# Longest low Tech tank set up



## dr.tran (Oct 8, 2007)

9 years and counting


----------



## Kolkri (Dec 9, 2006)

Can you post pictures?


----------



## dr.tran (Oct 8, 2007)

sure I will take a pic of it tommrow but heres a pic of one running for 3 years now.


----------



## aquamoon (Jul 26, 2004)

My 55g is 3-5 years old . I don't know how long Ive had it set up so most of the time I just say its 3 years old.

And my 20g is around 2? years old.




> Just so much easier to break down and start over then to redo or fix problems


On this point I have to disagree with you. One of the cool things about low tech tanks is the longer you have it up and running the nicer it will get.


----------



## EdTheEdge (Jan 25, 2007)

I've had a 2 gal Goldfish bowl with some vals in it for more than 15 years. I love that thing. it is good looking, clean and algae free. The val's stay pretty stunted too.


----------



## bsmith (Jan 8, 2007)

I have had a 55g with 2 Blood Parrots, Rhino and starlight BN Plecs, Marbled Syno and about 20 or so assorted cories running for about 5-6 yrs now and I still like it.

I thought I had a pic, ill take some later.


----------



## NeonShrimp (Mar 9, 2006)

Very nice testimonies guys, thanks. Mine will be 2 years next month, although I had problems with it until the tank reached an equilibrium least year.


----------



## Kolkri (Dec 9, 2006)

Well ok I guess I need to make a pledge not to break down anymore tanks for a long while. lol (however I well add some plants to the 20 gallon and the 5 that is doing so poorly.:icon_cool )
Do you buy new plants for these tanks from time to time or just let what you have fight it out?


----------



## bsmith (Jan 8, 2007)

I have Anubis and Java fern in mine so theres no "fighting" at all.

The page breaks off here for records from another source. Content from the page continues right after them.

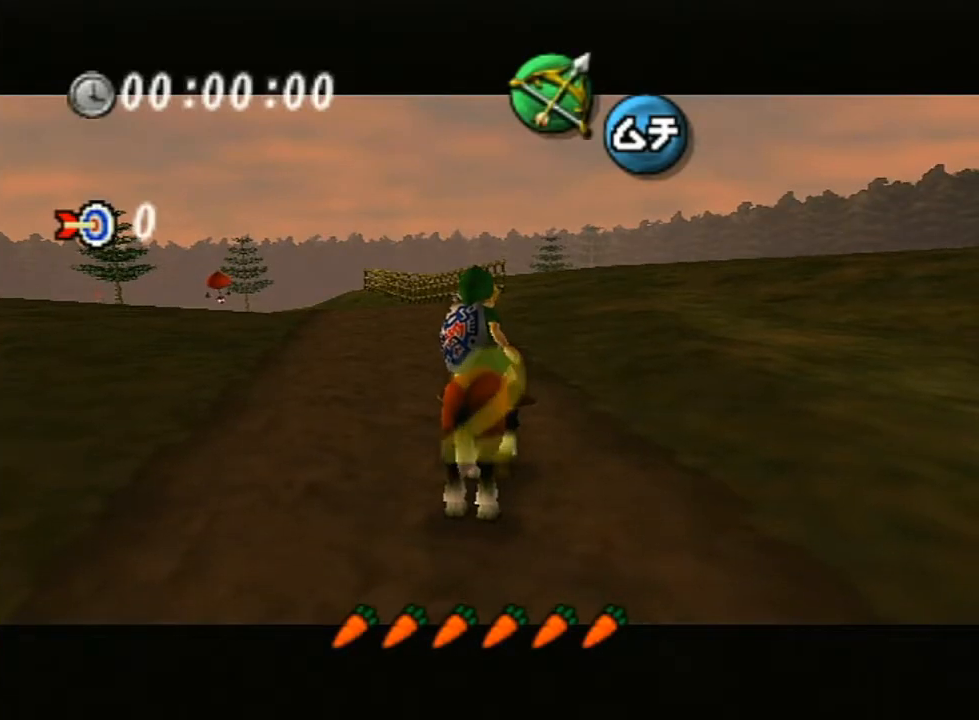
Gameplay with a controller (Nintendo layout); each line is a JSON object with the inputs held at the frame after it. "events" lists button and stick changes between this image and that frame as [ms after this image, input, new state], when the widget could be followed in between. Not read: L3 R3.
{"buttons": [], "left_stick": "center", "right_stick": "center", "events": []}
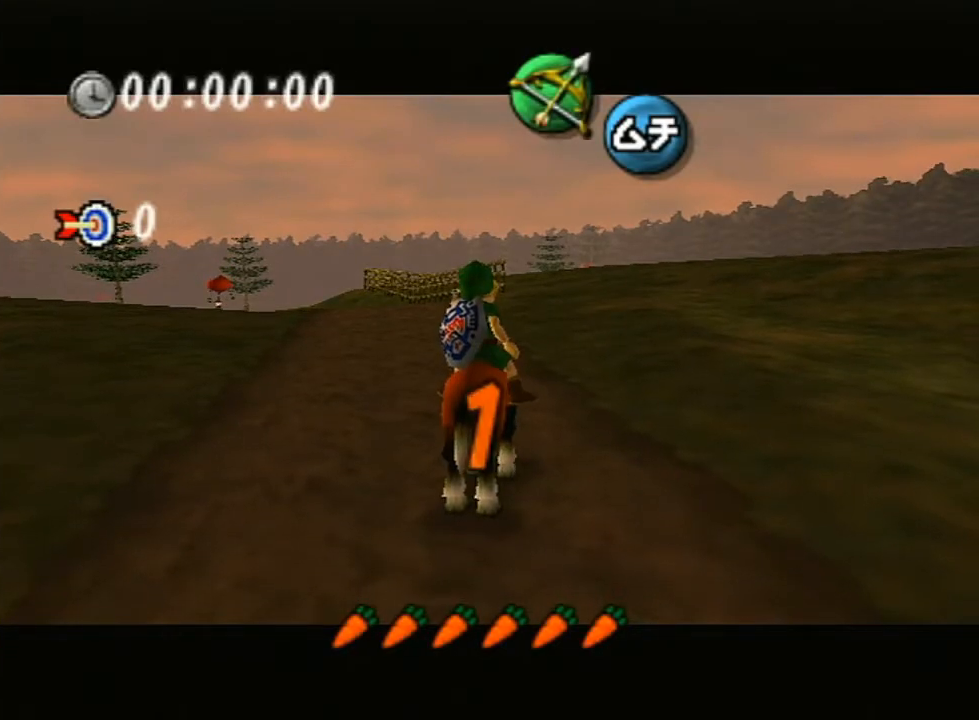
{"buttons": [], "left_stick": "center", "right_stick": "center", "events": []}
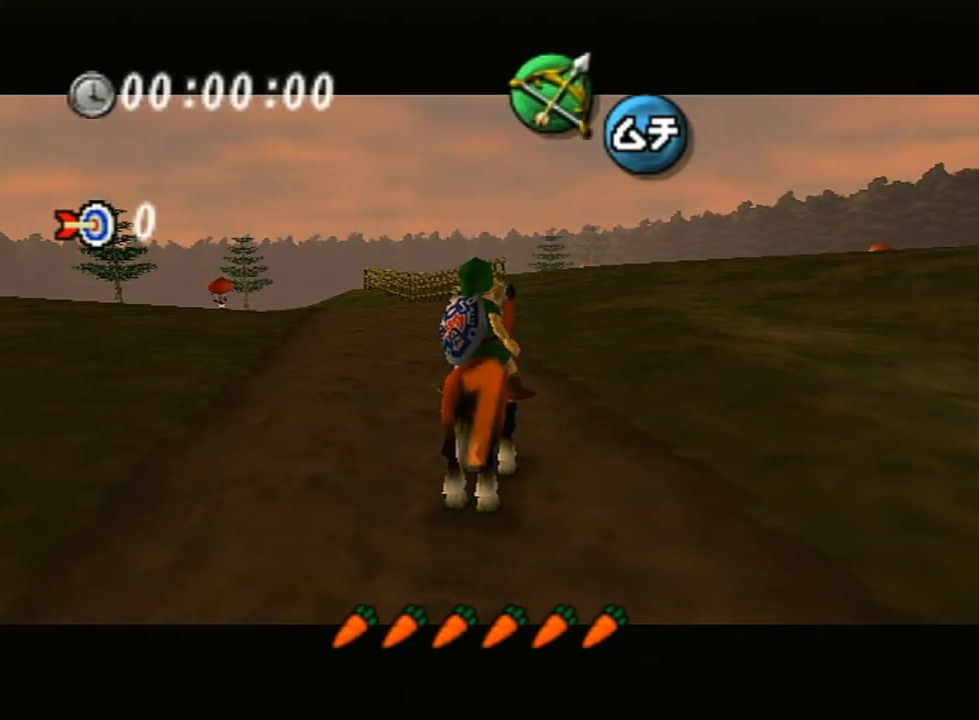
{"buttons": [], "left_stick": "up", "right_stick": "center", "events": [[367, "left_stick", "up"]]}
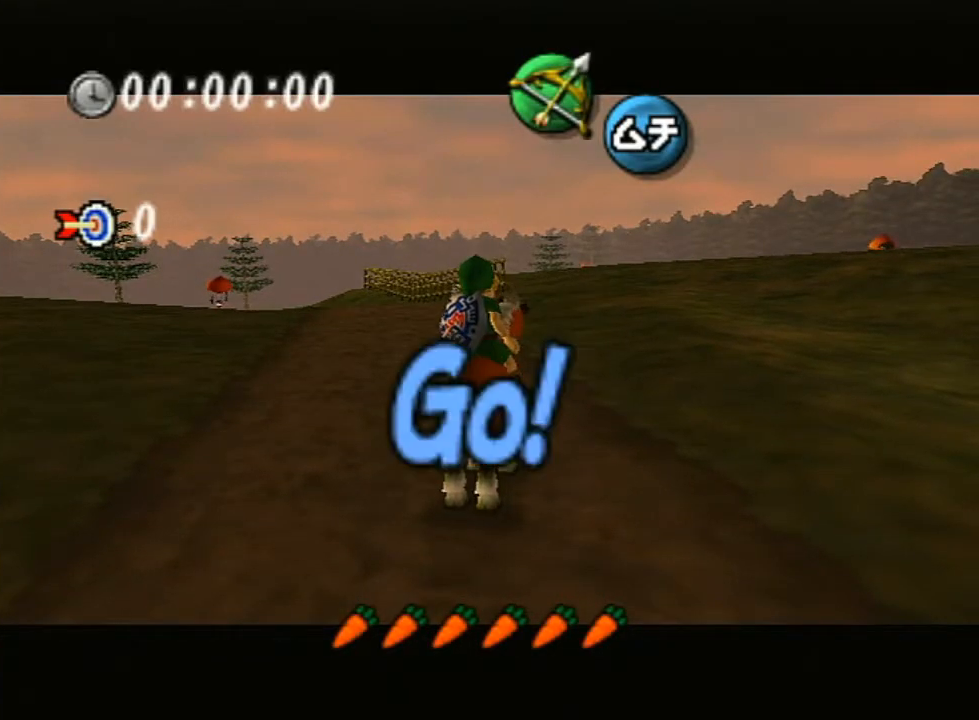
{"buttons": [], "left_stick": "up-left", "right_stick": "center", "events": [[233, "left_stick", "up-left"]]}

I just let it grow untill its too bushy/crowded looking, thin out and rescape (about every year to year and a half).


----------



## CmLaracy (Jan 7, 2007)

dr.tran said:


> 9 years and counting


Thats unbelievable, 9 years!!!!????!!!!! :icon_eek: :icon_eek: :icon_eek: :icon_eek:


----------



## NeonShrimp (Mar 9, 2006)

bsmith782 said:


> I have Anubis and Java fern in mine so theres no "fighting" at all. I just let it grow untill its too bushy/crowded looking, thin out and rescape (about every year to year and a half).


I do just about the same thing and add new plants now and then.


----------



## bsmith (Jan 8, 2007)

NeonShrimp said:


> I do just about the same thing and add new plants now and then.


Yup, it's very rare these days though. Im pretty sure I have almost all the varietes of these species.


----------



## MiSo (Oct 26, 2005)

mine was about 10 months for the longest.


----------



## digthemlows (Dec 17, 2007)

my 55gallon community tank went unchanged for 11 years.............then I decided to pull out the plastic plants and go "planted"...............we'll see where it goes from here!


----------



## Kolkri (Dec 9, 2006)

Sort of thought there would be more people with long running planted low tech tanks. Guess I'm not the only one that redoes their tanks a lot. lol


----------



## dr.tran (Oct 8, 2007)

ok sorry for the delay but here is my very first planted tank that has been running for 9 years so far. 

No ferts, regular gravel, and lights? thats sunshine. Also no heater. It doesn't look so good in the winter but it still able to keep going.


----------



## addo (Apr 20, 2007)

My last tank was up 10 years maybe, nothing special just plain old gravel, a pair of bulbs, easy plants and fish.


----------